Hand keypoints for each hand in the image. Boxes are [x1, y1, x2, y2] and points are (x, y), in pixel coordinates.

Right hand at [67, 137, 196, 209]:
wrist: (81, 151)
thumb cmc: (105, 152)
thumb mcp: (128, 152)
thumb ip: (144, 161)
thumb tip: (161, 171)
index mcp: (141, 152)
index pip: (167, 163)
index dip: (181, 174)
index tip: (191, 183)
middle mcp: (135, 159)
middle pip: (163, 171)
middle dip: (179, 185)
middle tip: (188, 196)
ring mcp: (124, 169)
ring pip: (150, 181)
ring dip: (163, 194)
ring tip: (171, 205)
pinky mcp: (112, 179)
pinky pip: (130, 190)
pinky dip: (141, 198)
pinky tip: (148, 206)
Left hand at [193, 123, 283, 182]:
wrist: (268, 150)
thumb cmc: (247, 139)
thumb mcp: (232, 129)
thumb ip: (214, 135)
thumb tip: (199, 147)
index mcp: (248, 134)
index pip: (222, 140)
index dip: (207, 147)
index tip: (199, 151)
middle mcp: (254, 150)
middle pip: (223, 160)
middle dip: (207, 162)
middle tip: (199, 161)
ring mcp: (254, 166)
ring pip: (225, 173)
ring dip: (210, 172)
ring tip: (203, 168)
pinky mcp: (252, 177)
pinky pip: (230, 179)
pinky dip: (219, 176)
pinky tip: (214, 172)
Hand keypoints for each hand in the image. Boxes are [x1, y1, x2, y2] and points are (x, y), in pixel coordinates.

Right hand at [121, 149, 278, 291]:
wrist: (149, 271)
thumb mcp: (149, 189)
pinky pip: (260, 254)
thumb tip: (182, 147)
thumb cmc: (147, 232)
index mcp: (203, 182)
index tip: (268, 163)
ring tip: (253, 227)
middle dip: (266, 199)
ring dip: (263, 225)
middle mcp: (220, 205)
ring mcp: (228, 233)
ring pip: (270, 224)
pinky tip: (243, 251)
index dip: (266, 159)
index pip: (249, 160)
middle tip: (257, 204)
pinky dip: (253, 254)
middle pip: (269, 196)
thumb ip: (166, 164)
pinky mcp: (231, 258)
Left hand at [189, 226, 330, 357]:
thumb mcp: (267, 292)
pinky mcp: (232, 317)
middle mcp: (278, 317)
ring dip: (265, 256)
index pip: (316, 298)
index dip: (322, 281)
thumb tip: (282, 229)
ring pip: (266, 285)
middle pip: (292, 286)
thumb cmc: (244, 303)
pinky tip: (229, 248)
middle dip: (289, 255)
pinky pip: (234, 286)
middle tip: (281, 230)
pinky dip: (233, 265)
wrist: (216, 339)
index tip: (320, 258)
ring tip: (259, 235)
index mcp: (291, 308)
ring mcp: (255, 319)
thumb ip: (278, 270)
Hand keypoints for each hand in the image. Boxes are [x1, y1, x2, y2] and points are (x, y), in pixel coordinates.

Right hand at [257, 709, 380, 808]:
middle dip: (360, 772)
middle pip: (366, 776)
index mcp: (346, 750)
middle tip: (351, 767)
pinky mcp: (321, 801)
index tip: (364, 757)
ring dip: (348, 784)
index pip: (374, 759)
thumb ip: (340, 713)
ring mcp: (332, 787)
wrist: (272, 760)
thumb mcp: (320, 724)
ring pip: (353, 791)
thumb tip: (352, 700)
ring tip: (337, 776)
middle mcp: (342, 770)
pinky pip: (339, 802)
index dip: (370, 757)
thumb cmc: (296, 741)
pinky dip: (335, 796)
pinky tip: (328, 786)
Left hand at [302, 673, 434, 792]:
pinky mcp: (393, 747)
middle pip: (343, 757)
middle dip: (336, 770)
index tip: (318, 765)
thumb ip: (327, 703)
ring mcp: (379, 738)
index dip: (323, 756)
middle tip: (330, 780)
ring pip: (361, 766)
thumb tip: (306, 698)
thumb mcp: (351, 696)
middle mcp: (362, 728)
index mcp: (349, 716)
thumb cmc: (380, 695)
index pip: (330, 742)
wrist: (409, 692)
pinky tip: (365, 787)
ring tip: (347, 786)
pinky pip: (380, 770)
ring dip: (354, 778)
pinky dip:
################
### [Task instructions]
Your answer must be one number: how many lines of the entries hold the string "wrist".

### [The answer]
6